- Born: 14 April 1915 Hamburg, German Empire
- Died: 24 July 2007 (aged 92) Stuttgart, Germany
- Occupation: Publisher
- Organization: Verlag Gerd Hatje
- Awards: Order of Merit of Baden-Württemberg

= Gerd Hatje =

German publisher

Gerd Hatje (14 April 1915 – 24 July 2007) was a German publisher. The publishing house that he founded in 1945, named the Humanitas Verlag, renamed in 1947 as Verlag Gerd Hatje, is internationally known for contemporary art, photography and architecture. It merged in to Hatje Cantz in 1999.

== Career ==
Hatje was born in Hamburg, the son of Eisenbahngewerkschafter Johann Hatje and his wife Lina. The family moved to Stuttgart when he was age 15. He apprenticed as a typesetter. In November 1945, Hatje received a licence to found a publishing house from the American and the French military government, which he called Humanitas Verlag. It first published literature, novellas, novels, world literature (Weltliteratur), and books on jazz. He renamed the house Verlag Gerd Hatje in 1947.

In the 1950s and 1960s, Hatje changed the focus to art, photography, and architecture. He had contact with and was a friend of contemporary artists such as Hans Arp, Willi Baumeister, Joseph Beuys, Max Bill, Georges Braque, Marcel Breuer, Marc Chagall, Christo, Le Corbusier, Max Ernst, Alberto Giacometti, Walter Gropius, Joan Miró, Pablo Picasso, Ludwig Mies van der Rohe, and James Stirling. He collaborated with international publishers such as Harry N. Abrams and Thames and Hudson. Hatje described publishing as "intellectual spaces are made accessible". The publishing house gained international recognition.

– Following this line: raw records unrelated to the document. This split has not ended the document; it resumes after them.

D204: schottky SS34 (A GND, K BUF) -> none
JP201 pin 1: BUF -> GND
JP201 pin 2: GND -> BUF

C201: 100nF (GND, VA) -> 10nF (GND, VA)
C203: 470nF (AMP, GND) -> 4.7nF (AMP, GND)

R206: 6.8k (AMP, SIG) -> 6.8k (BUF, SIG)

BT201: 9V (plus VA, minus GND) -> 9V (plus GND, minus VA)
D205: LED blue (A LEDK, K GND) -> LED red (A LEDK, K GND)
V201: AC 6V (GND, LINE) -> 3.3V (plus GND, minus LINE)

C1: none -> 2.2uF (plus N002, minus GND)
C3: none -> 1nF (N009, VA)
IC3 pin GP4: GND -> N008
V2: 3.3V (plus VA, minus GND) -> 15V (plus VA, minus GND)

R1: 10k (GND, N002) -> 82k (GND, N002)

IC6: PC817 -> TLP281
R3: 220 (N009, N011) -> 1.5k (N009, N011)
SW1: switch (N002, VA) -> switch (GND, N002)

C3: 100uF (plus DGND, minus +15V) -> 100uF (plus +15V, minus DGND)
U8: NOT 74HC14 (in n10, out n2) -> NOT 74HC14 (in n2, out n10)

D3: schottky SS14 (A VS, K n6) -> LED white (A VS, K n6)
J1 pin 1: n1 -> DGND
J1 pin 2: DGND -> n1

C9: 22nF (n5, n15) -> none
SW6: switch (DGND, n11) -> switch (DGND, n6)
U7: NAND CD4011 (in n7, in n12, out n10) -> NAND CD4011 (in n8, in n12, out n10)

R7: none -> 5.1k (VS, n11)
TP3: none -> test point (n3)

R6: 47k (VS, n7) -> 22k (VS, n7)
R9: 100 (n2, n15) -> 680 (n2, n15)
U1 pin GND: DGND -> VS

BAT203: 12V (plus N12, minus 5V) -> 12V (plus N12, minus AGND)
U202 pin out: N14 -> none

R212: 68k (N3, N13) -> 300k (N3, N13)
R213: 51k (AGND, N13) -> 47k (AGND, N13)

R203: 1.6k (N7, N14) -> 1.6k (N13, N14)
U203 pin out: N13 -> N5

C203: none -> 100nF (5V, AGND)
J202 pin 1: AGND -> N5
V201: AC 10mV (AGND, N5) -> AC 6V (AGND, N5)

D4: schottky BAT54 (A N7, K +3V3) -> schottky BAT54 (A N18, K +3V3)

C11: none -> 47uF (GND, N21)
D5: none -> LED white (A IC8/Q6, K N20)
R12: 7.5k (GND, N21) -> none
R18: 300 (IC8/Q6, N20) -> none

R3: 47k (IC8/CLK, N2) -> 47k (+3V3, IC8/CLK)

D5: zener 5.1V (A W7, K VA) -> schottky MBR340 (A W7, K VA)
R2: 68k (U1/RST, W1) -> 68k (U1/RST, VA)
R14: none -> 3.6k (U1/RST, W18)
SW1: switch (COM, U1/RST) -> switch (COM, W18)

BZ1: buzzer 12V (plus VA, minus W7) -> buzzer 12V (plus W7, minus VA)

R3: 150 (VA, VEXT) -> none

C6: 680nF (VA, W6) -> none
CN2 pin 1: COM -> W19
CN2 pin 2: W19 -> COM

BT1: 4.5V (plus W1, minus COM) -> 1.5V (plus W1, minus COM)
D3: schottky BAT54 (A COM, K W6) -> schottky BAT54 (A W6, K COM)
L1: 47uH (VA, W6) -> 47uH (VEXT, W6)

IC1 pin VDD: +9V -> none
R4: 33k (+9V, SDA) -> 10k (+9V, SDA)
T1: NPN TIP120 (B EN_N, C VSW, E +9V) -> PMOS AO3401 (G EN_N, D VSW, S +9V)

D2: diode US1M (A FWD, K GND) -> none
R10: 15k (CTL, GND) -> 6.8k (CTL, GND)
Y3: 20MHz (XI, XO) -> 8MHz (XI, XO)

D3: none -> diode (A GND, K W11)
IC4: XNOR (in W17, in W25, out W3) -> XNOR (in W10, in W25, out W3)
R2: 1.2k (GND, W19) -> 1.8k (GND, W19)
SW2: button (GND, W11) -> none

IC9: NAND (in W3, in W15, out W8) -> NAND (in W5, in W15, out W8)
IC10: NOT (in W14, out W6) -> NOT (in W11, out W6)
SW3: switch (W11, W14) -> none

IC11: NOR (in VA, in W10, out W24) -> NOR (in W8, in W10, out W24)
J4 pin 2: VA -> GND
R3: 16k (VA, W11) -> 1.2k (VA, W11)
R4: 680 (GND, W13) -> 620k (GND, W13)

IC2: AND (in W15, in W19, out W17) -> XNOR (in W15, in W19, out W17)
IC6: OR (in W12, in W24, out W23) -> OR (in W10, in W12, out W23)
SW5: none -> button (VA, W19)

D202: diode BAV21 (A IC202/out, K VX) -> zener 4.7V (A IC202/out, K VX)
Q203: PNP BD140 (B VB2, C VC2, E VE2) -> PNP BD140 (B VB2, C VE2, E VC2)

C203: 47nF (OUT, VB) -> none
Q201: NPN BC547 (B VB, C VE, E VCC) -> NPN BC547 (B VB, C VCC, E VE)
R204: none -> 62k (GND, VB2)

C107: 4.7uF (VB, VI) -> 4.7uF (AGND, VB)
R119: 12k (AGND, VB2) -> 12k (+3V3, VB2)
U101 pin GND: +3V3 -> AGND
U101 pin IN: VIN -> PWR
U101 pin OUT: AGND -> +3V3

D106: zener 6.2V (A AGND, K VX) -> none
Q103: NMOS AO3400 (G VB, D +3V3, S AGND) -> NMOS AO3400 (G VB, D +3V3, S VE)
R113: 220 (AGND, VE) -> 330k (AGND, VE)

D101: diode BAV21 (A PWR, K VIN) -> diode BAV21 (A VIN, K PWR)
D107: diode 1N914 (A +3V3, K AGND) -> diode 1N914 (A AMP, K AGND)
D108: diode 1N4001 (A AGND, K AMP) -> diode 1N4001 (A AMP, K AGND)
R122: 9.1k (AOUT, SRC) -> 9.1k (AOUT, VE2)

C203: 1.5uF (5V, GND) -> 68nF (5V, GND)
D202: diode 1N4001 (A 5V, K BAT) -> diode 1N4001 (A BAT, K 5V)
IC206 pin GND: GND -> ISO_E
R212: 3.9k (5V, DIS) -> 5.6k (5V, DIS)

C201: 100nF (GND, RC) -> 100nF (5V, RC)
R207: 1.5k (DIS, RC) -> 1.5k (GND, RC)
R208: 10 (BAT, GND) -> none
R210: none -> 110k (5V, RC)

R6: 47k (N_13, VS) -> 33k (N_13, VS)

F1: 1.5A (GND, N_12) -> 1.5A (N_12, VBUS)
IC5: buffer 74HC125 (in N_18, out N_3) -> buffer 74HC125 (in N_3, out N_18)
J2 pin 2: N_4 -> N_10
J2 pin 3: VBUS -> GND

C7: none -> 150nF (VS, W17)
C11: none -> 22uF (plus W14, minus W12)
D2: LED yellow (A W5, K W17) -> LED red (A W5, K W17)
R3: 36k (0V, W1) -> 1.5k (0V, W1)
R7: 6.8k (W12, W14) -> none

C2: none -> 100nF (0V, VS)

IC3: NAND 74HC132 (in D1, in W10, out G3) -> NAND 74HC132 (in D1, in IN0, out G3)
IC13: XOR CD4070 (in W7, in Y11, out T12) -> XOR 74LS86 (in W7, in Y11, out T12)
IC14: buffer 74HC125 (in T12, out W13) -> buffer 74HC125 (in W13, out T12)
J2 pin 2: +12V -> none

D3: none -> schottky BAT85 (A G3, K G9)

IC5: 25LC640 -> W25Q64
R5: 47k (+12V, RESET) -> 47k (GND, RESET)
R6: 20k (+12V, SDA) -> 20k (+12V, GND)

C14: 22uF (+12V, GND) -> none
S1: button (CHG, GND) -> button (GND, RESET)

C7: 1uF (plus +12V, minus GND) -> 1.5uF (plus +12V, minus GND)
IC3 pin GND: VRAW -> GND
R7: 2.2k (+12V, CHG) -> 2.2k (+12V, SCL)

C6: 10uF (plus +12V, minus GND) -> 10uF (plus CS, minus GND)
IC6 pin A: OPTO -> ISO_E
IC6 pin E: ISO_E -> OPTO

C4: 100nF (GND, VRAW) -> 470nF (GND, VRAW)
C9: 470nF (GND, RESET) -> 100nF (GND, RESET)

In 1990, he sold the publishing house to Dr. Cantz'sche Druckerei. The companies merged as Hatje Cantz in 1999. Hatje kept working on a daily basis as senior editor. He died in Stuttgart.

== Awards ==
Hatje was awarded the Order of Merit of Baden-Württemberg in 1996. He was made Honorary Senator of the Stuttgart Academy of Arts.